Este miércoles, Chile vive un hito histórico: Gabriel Boric, el rostro del recambio generacional de la izquierda, traspasa el mando a José Antonio Kast, representante de la ultraconservadora derecha chilena. Para Boric, el cierre de este capítulo no es solo un trámite, sino el fin de un mandato donde la realidad terminó imponiéndose sobre las ideas refundacionales que lo llevaron a La Moneda a los 35 años.
De la «Refundación» al pragmatismo
La llegada de Boric fue leída inicialmente como el fin del neoliberalismo. Sin embargo, su gestión será recordada por una capacidad de adaptación que pocos anticiparon. “Boric es un caso único y loable de alguien que madura en el poder”, señala el economista Andrés Velasco, destacando cómo el mandatario abandonó sus propuestas iniciales más radicales al chocar con las limitaciones institucionales y las urgencias ciudadanas.
Los hitos de su gestión:
- Reforma Previsional: Logró un acuerdo político histórico —calificado por expertos como su mayor logro— que aumenta el ahorro individual del 10% al 16% y reduce las comisiones de las AFP.
- Agenda Laboral y Social: La reducción de la jornada a 40 horas, el aumento del salario mínimo superior al 50% y la extensión de la gratuidad en salud pública marcaron un sello social que perdurará.

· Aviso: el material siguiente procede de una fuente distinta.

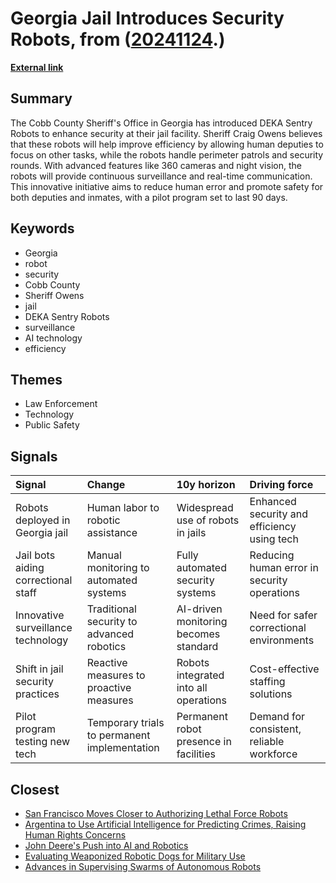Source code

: # __Georgia Jail Introduces Security Robots__, from ([20241124](https://kghosh.substack.com/p/20241124).)

__[External link](https://www.fox5atlanta.com/news/georgia-jail-welcomes-state-of-the-art-robots-security-team)__



## Summary

The Cobb County Sheriff's Office in Georgia has introduced DEKA Sentry Robots to enhance security at their jail facility. Sheriff Craig Owens believes that these robots will help improve efficiency by allowing human deputies to focus on other tasks, while the robots handle perimeter patrols and security rounds. With advanced features like 360 cameras and night vision, the robots will provide continuous surveillance and real-time communication. This innovative initiative aims to reduce human error and promote safety for both deputies and inmates, with a pilot program set to last 90 days.

## Keywords

* Georgia
* robot
* security
* Cobb County
* Sheriff Owens
* jail
* DEKA Sentry Robots
* surveillance
* AI technology
* efficiency

## Themes

* Law Enforcement
* Technology
* Public Safety

## Signals

| Signal                              | Change                                       | 10y horizon                            | Driving force                               |
|:------------------------------------|:---------------------------------------------|:---------------------------------------|:--------------------------------------------|
| Robots deployed in Georgia jail     | Human labor to robotic assistance            | Widespread use of robots in jails      | Enhanced security and efficiency using tech |
| Jail bots aiding correctional staff | Manual monitoring to automated systems       | Fully automated security systems       | Reducing human error in security operations |
| Innovative surveillance technology  | Traditional security to advanced robotics    | AI-driven monitoring becomes standard  | Need for safer correctional environments    |
| Shift in jail security practices    | Reactive measures to proactive measures      | Robots integrated into all operations  | Cost-effective staffing solutions           |
| Pilot program testing new tech      | Temporary trials to permanent implementation | Permanent robot presence in facilities | Demand for consistent, reliable workforce   |

## Closest

* [San Francisco Moves Closer to Authorizing Lethal Force Robots](316320b3518ab6fd8e843b63fb74e62b)
* [Argentina to Use Artificial Intelligence for Predicting Crimes, Raising Human Rights Concerns](5aeb9641eb6b5fc2822af63965423717)
* [John Deere's Push into AI and Robotics](e623b9d82816485d864a5faeb2f0d15b)
* [Evaluating Weaponized Robotic Dogs for Military Use](b4ca85b78b31c34fb75c36305ef4ca7f)
* [Advances in Supervising Swarms of Autonomous Robots](6dd300585482d1bda14bc77899469c10)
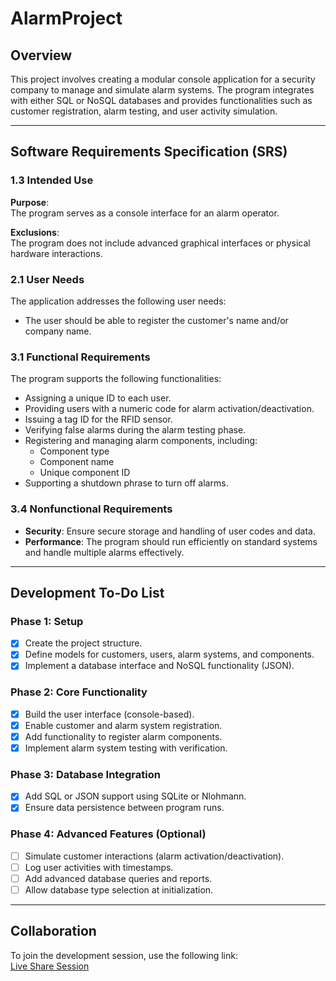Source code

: # AlarmProject

## Overview
This project involves creating a modular console application for a security company to manage and simulate alarm systems. The program integrates with either SQL or NoSQL databases and provides functionalities such as customer registration, alarm testing, and user activity simulation.

---

## Software Requirements Specification (SRS)

### 1.3 Intended Use
**Purpose**:  
The program serves as a console interface for an alarm operator.

**Exclusions**:  
The program does not include advanced graphical interfaces or physical hardware interactions.

### 2.1 User Needs
The application addresses the following user needs:
- The user should be able to register the customer's name and/or company name.

### 3.1 Functional Requirements
The program supports the following functionalities:
- Assigning a unique ID to each user.
- Providing users with a numeric code for alarm activation/deactivation.
- Issuing a tag ID for the RFID sensor.
- Verifying false alarms during the alarm testing phase.
- Registering and managing alarm components, including:
  - Component type
  - Component name
  - Unique component ID
- Supporting a shutdown phrase to turn off alarms.

### 3.4 Nonfunctional Requirements
- **Security**: Ensure secure storage and handling of user codes and data.
- **Performance**: The program should run efficiently on standard systems and handle multiple alarms effectively.

---

## Development To-Do List
### Phase 1: Setup
- [x] Create the project structure.
- [x] Define models for customers, users, alarm systems, and components.
- [x] Implement a database interface and NoSQL functionality (JSON).

### Phase 2: Core Functionality
- [x] Build the user interface (console-based).
- [x] Enable customer and alarm system registration.
- [x] Add functionality to register alarm components.
- [x] Implement alarm system testing with verification.

### Phase 3: Database Integration
- [x] Add SQL or JSON support using SQLite or Nlohmann.
- [x] Ensure data persistence between program runs.

### Phase 4: Advanced Features (Optional)
- [ ] Simulate customer interactions (alarm activation/deactivation).
- [ ] Log user activities with timestamps.
- [ ] Add advanced database queries and reports.
- [ ] Allow database type selection at initialization.

---

## Collaboration
To join the development session, use the following link:  
[Live Share Session](https://prod.liveshare.vsengsaas.visualstudio.com/join?6F09CB583395D62299B3AC1D6F05ADE05F8A)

- Control Económico: A pesar de las críticas por el déficit fiscal estructural (-3,6% del PIB en 2025), el gobierno logró bajar la inflación desde el 14,1% inicial hasta un 2,4% anual.
- Diplomacia Democrática: Boric rompió con la izquierda tradicional regional al condenar de forma tajante los abusos de derechos humanos en Venezuela y Nicaragua, posicionándose como un referente democrático fuera de ideologías.
Las sombras y los desafíos pendientes
No todo fue consolidación. El fracaso de su propuesta constitucional en 2022 —rechazada por el 62% de la población— marcó el golpe más duro para el oficialismo. A ello se suma una economía que creció a tasas bajas (menos del 2% promedio anual) y un Congreso que bloqueó gran parte de su reforma tributaria.
En materia de seguridad pública, el escenario fue el más complejo de la década. Aunque la tasa de homicidios cayó por tercer año consecutivo (llegando a 5,4 por cada 100 mil habitantes en 2025), el temor ciudadano se mantuvo inusualmente alto.
“Su administración impulsó cambios institucionales clave, como el nuevo Ministerio de Seguridad y la fiscalía supraterritorial, pero la reforma profunda a Carabineros, que fue una promesa electoral, sigue siendo una deuda pendiente”, explica Daniel Johnson, director de Paz Ciudadana.
El balance de una transición
Boric deja el cargo con 40 años y una base de capital político que, según analistas como Claudia Heiss, lo mantendrá como un actor relevante en la política chilena. Su gobierno no fue el de las «grandes transformaciones» que prometió en campaña, pero sí el que logró estabilizar un país que caminaba sobre brasas tras el estallido de 2019.
“No fue el gobierno de las grandes transformaciones de la agenda con que llegó al poder, pero sí logró normalizar un país que estaba en una situación muy crítica”, concluye Heiss. Con la frente en alto y una trayectoria que ahora se encamina a una nueva etapa, Boric deja La Moneda habiendo aprendido que el pragmatismo, a veces, es la única herramienta posible para gobernar.